If you work for a start-up you are probably working hard for little current pay. You are doing it because your dream is to see your hard work pay off: build a company, create a new product or process, and hopefully make some money for yourself.

Creating something new of value is hard enough. Getting it to market and getting it noticed can also be tough. Making it profitable is the ultimate challenge. But, what about protecting it?

The law has many ways of protecting property. Some would say the law is only about protecting property, but I won’t go that far. Some ways of protecting property: patents, trademarks, copyrights.

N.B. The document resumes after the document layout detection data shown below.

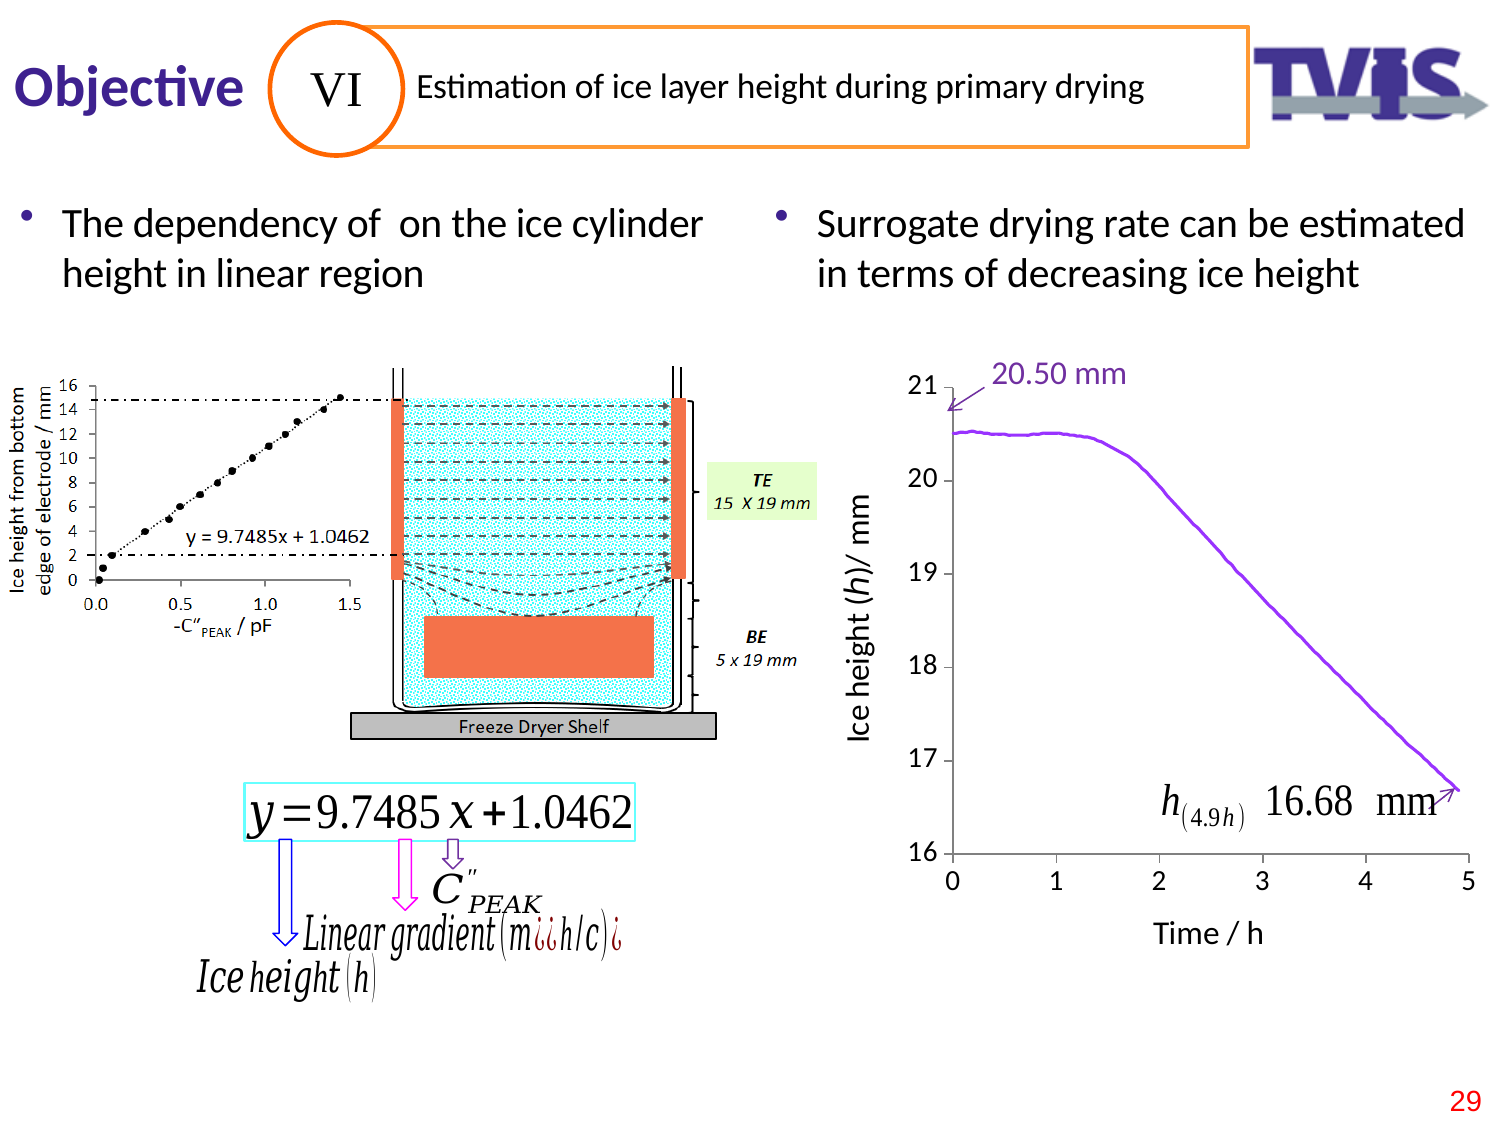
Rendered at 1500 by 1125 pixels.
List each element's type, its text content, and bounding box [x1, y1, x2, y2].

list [9, 365, 820, 741]
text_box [946, 343, 1249, 412]
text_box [194, 784, 635, 1006]
title Objective [0, 23, 266, 144]
chart [831, 343, 1495, 1017]
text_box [269, 22, 1249, 156]
picture [1251, 44, 1493, 126]
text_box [1160, 775, 1456, 836]
list Surrogate drying rate can be estimated in terms of decreasing ice height [757, 188, 1500, 367]
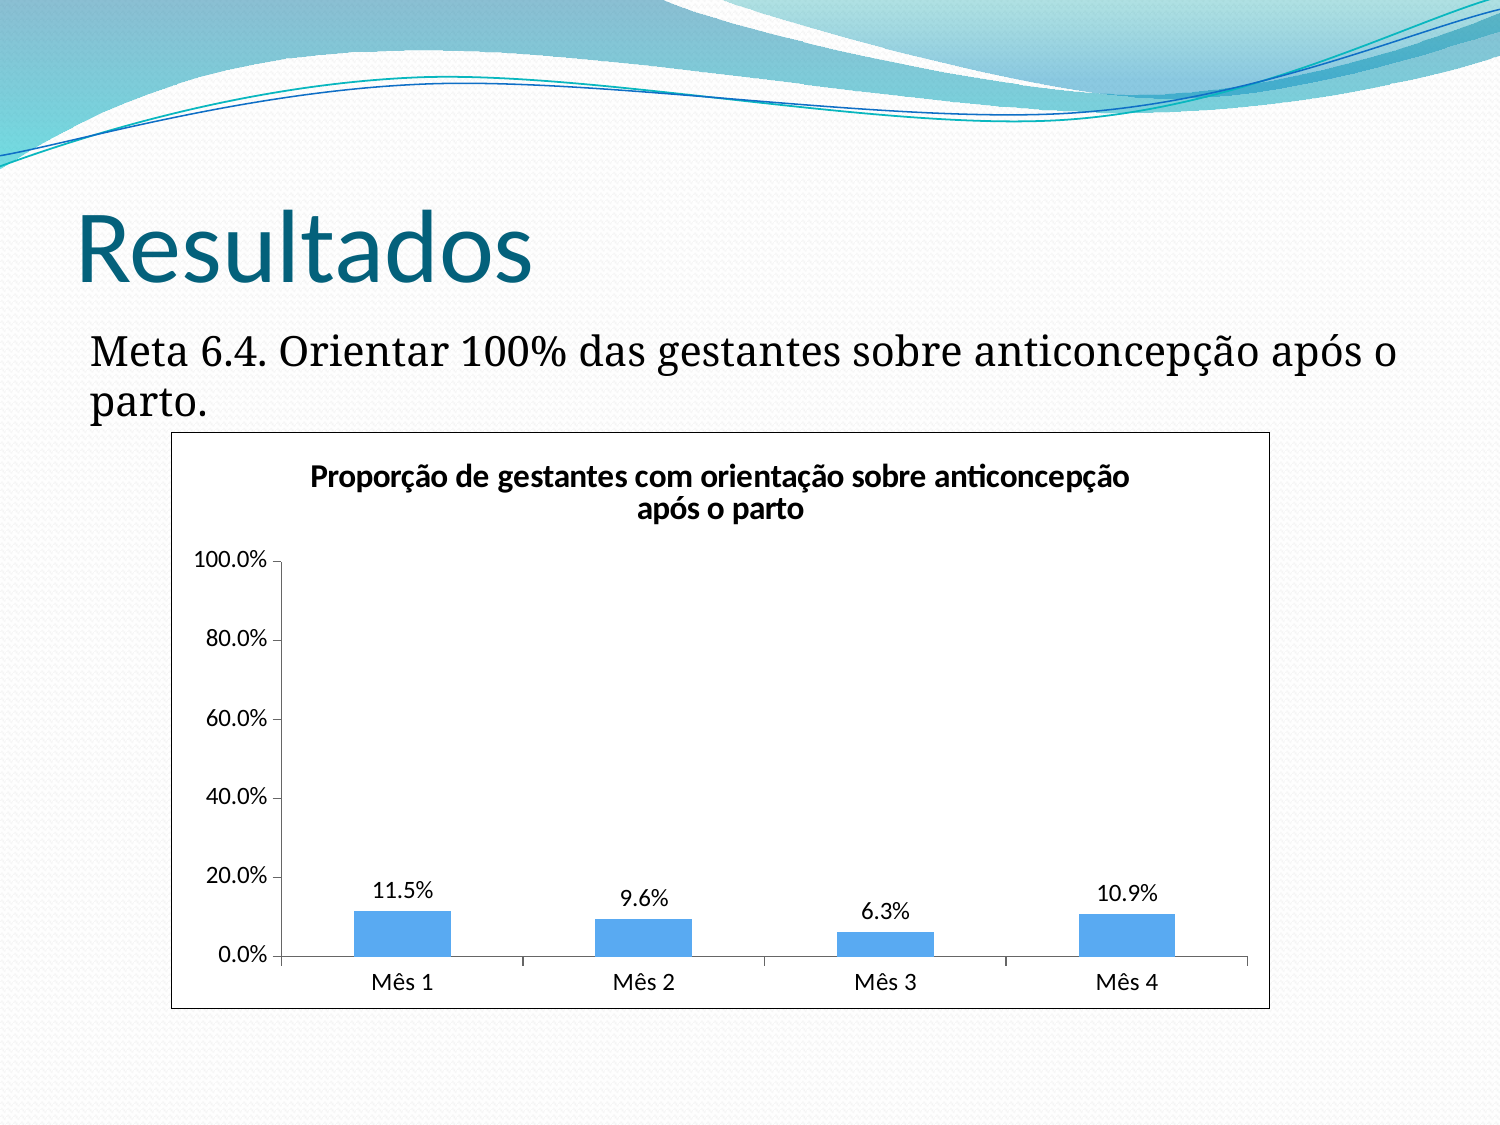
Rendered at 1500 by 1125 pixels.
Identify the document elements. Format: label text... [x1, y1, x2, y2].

list Meta 6.4. Orientar 100% das gestantes sobre anticoncepção após o parto. [75, 317, 1425, 1038]
title Resultados [75, 115, 1425, 303]
chart [170, 432, 1270, 1009]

Well, if you’ve got what it takes to get patent protection (“inventive step”, the time, patience and money to pursue a patent) that might be the way to go. But, what if you’ve created an App or a website where patent protection just isn’t feasible, what can you do? How can you make sure that no one will come along and steal your idea and turn it into their business? As an entrepreneur, is this really something you even need to worry about?

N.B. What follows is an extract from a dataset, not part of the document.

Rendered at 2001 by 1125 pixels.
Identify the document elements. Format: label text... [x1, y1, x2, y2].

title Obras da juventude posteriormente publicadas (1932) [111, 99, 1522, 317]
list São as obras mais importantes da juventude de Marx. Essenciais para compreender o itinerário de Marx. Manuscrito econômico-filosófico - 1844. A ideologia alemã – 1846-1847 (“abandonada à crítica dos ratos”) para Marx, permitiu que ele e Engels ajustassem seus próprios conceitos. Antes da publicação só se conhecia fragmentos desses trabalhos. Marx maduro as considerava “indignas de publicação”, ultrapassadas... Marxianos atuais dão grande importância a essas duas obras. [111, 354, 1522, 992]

A Lesson from the Affordable Care Act (formerly known as Obamacare).

The problems with the Obamacare website are well known. It didn’t work initially, it was slow, and it was difficult to navigate. But, want to hear a fact that blew my mind? There were over 700 fake Obamacare websites set up just to steal people’s personal information. That’s a heck of a lot of criminal activity just playing on their ability to mislead people using a url close to Obamacare or the Affordable Care Act.

If you don’t think this element could find you with your newly successful website or App company, you are mistaken. But, there is a solution and it isn’t cost prohibitive: Trademark protection.

According to the United States patent and Trademark Office, a trademark is a word, phrase, symbol or design, or a combination of words, phrases, symbols or designs, that identifies and distinguishes the source of the goods of one party from those of others.